I have an approximately year old lamancha wether. When will he reach his full size? He has never been sickly, just small. He I about the same size as my 4 month old Nubian buckling. Maybe he's a mini? I need to sell him. What would be a decent asking price?


----------



## TAH (Jul 1, 2016)

I normally sell my wethers for 75-100 dollar's


----------



## Southern by choice (Sep 10, 2016)

We sell by the pound if they go for meat.
They don't reach their full size for several years.
By 2 he should be about 175-200 lbs
At one year he could have a big range anywhere from a small 100 lbs to150 lbs


----------



## Pamela (Sep 10, 2016)

I sold him for $80 along with our little kinder/Boer cross wether. I got $80 for him as well. Then I turned right around and put that money towards 4 beautiful full blood Boer doelings to breed to my buck. Boers sell the best around here. I love goats, and would like a bit of money, so why not?


----------



## Goat Whisperer (Sep 10, 2016)

Pamela said:


> I love goats, and would like a bit of money, so why not?

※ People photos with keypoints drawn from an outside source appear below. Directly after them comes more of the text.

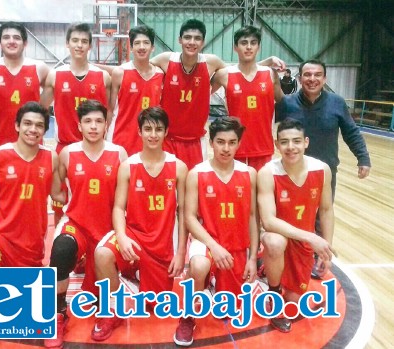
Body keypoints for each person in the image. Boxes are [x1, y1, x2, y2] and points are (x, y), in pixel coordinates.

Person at [93, 106, 188, 342]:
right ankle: (112, 309)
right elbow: (118, 207)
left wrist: (181, 253)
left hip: (162, 247)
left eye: (158, 129)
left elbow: (184, 212)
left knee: (155, 307)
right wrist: (122, 237)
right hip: (134, 236)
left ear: (166, 132)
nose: (153, 135)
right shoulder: (128, 166)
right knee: (103, 253)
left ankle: (136, 276)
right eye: (147, 129)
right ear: (139, 131)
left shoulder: (179, 168)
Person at [0, 102, 62, 349]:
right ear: (17, 126)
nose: (33, 129)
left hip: (33, 239)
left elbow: (58, 194)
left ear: (46, 130)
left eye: (40, 126)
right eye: (28, 124)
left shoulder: (51, 157)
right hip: (1, 232)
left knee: (31, 313)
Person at [275, 59, 371, 278]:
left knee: (320, 217)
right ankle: (286, 259)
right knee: (288, 217)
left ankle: (319, 257)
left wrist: (363, 157)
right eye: (307, 75)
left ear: (324, 79)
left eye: (317, 75)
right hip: (290, 173)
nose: (312, 79)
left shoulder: (336, 103)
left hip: (324, 174)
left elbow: (351, 131)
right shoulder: (287, 103)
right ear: (299, 79)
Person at [46, 100, 127, 348]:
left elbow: (125, 199)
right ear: (79, 125)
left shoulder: (119, 154)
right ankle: (59, 314)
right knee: (61, 250)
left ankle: (110, 312)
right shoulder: (67, 153)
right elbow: (57, 191)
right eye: (88, 121)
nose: (93, 126)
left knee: (95, 296)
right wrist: (70, 200)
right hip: (78, 225)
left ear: (106, 124)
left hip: (108, 231)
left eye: (99, 121)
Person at [151, 20, 284, 170]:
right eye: (187, 37)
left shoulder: (212, 62)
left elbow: (240, 71)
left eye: (197, 38)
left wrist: (267, 62)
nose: (192, 42)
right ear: (179, 40)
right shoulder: (165, 59)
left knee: (197, 187)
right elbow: (141, 66)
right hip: (168, 138)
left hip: (196, 140)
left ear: (203, 42)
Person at [174, 116, 258, 346]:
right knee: (199, 265)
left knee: (227, 311)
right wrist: (214, 246)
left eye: (232, 142)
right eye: (220, 142)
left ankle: (215, 283)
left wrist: (252, 258)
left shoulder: (249, 174)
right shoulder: (197, 173)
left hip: (237, 245)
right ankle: (187, 317)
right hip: (208, 241)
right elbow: (190, 217)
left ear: (239, 144)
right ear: (211, 143)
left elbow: (252, 216)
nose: (226, 148)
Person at [257, 118, 335, 333]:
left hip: (302, 243)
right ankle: (273, 292)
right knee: (274, 242)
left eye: (296, 141)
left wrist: (326, 249)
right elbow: (269, 221)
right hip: (279, 236)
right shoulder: (267, 172)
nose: (291, 147)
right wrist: (311, 237)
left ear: (306, 142)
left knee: (294, 304)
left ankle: (268, 269)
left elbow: (327, 210)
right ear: (276, 145)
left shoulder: (322, 170)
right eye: (284, 142)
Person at [41, 22, 111, 225]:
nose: (79, 45)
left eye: (84, 41)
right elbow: (41, 109)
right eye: (75, 41)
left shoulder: (102, 77)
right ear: (67, 44)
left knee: (95, 201)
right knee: (60, 203)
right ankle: (61, 240)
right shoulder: (55, 75)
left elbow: (109, 112)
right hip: (65, 148)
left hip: (95, 150)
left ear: (90, 46)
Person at [212, 25, 284, 171]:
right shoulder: (224, 75)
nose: (249, 47)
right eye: (244, 43)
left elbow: (284, 102)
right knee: (236, 193)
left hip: (263, 147)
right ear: (235, 47)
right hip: (233, 146)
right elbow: (199, 94)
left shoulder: (270, 74)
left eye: (253, 43)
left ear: (258, 47)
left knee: (261, 193)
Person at [0, 21, 50, 149]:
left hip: (32, 142)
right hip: (0, 142)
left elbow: (50, 93)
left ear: (25, 43)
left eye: (17, 38)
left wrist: (41, 109)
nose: (11, 41)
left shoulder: (39, 68)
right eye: (6, 37)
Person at [107, 25, 164, 155]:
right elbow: (110, 109)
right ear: (131, 48)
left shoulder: (160, 75)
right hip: (120, 138)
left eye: (146, 43)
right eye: (137, 43)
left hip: (149, 139)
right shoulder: (120, 73)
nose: (142, 47)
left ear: (153, 47)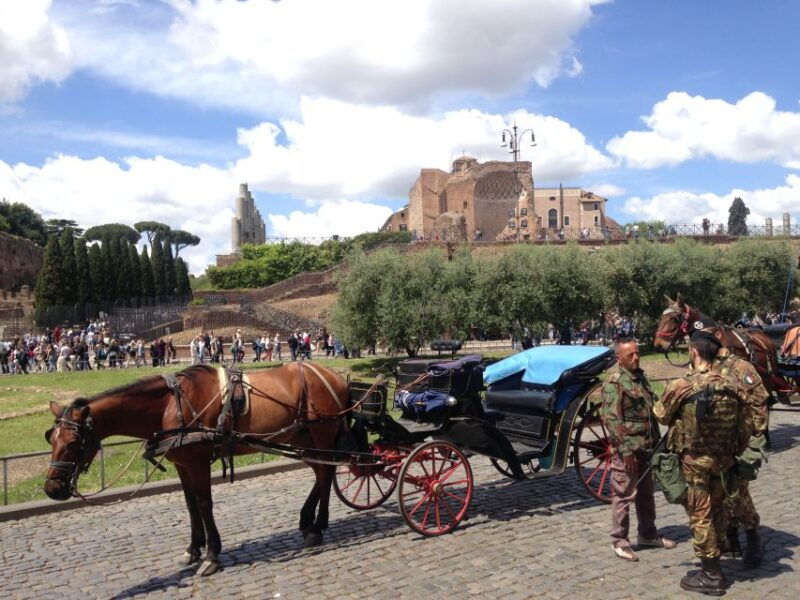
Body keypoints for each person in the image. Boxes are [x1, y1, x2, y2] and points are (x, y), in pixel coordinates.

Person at [654, 330, 742, 595]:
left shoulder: (684, 385)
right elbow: (746, 425)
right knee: (718, 510)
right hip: (724, 462)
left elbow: (660, 414)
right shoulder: (732, 385)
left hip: (696, 464)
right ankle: (719, 555)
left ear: (693, 352)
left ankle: (711, 574)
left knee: (700, 515)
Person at [600, 338, 676, 561]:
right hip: (629, 450)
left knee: (646, 494)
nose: (635, 357)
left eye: (637, 353)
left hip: (647, 446)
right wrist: (625, 450)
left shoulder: (640, 377)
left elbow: (652, 407)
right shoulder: (615, 382)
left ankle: (648, 534)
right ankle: (620, 541)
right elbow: (612, 419)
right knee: (624, 495)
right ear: (619, 359)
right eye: (630, 355)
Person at [712, 329, 769, 569]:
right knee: (720, 496)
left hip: (739, 446)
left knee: (738, 494)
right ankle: (728, 536)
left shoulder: (741, 368)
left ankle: (753, 537)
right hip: (715, 447)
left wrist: (754, 438)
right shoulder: (706, 368)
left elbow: (760, 401)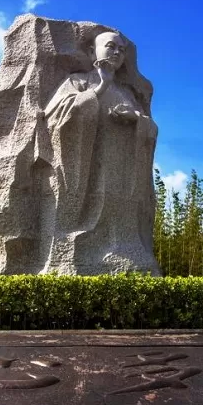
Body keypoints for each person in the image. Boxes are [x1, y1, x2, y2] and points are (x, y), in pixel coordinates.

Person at [40, 30, 160, 275]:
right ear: (93, 51)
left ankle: (126, 252)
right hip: (87, 166)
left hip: (122, 170)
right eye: (110, 46)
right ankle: (73, 253)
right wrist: (100, 87)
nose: (116, 52)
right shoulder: (78, 82)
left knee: (121, 216)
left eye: (121, 49)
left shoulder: (127, 94)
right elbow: (56, 118)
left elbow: (150, 128)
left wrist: (136, 119)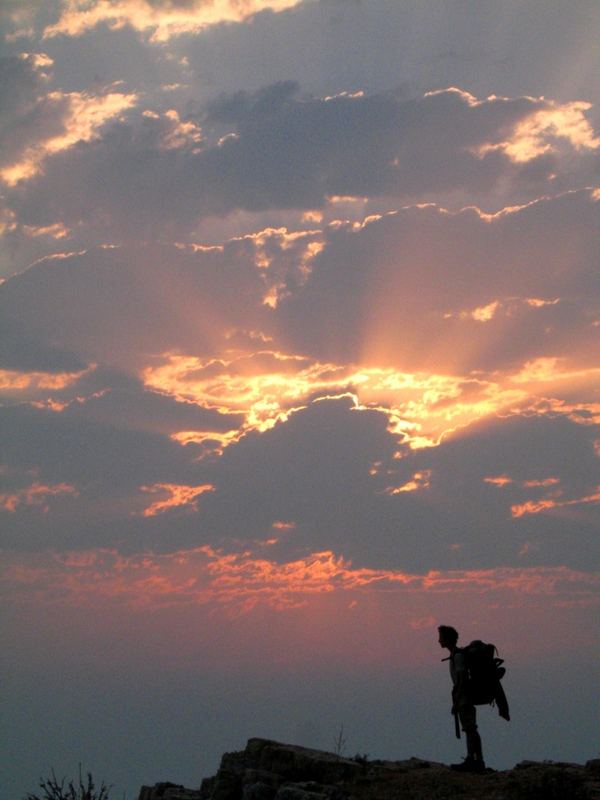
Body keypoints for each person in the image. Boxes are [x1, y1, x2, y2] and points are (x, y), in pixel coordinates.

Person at [438, 625, 486, 773]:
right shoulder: (455, 655)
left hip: (465, 698)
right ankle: (475, 760)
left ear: (447, 639)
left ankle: (474, 761)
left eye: (441, 637)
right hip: (464, 697)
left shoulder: (458, 656)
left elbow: (462, 678)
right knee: (470, 729)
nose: (439, 640)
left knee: (470, 729)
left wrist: (457, 699)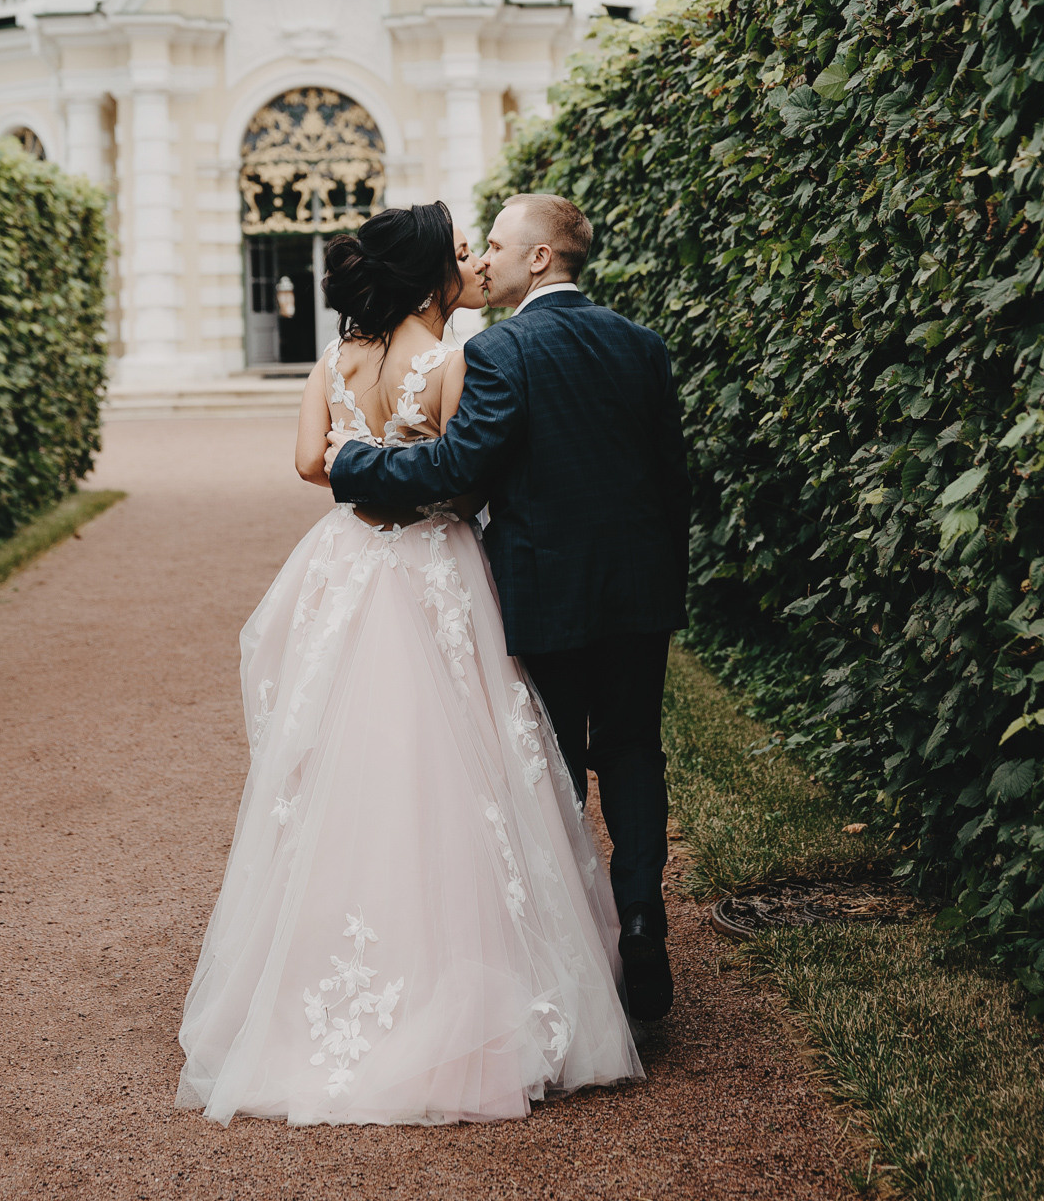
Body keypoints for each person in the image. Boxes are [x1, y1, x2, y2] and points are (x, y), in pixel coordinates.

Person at [176, 201, 642, 1127]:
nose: (472, 264)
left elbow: (312, 461)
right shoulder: (456, 359)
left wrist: (359, 458)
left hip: (350, 566)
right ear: (432, 276)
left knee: (342, 753)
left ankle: (314, 976)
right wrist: (422, 475)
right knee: (465, 753)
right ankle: (479, 974)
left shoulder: (331, 363)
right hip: (436, 563)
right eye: (461, 255)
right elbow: (470, 478)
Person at [327, 193, 690, 1025]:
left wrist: (356, 468)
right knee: (634, 749)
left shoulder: (500, 351)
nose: (480, 259)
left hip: (545, 584)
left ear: (538, 259)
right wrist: (665, 579)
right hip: (638, 588)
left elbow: (456, 465)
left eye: (493, 244)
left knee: (553, 758)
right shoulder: (644, 346)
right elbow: (674, 482)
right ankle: (639, 916)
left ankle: (571, 938)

I'm sorry Pamela, I think you have that wrong..........I thought folks who want to loose money get into goats?


----------



## frustratedearthmother (Sep 10, 2016)




----------



## Pamela (Sep 10, 2016)

That's why I said, a bit of money. We've raised animals of some kind or the other for 23 years. I don't think we've ever made a dime, with the exception of the kid's 4h projects. Even there, we've probably lost more than we've made. Oh well. The joy is in the journey, right?


----------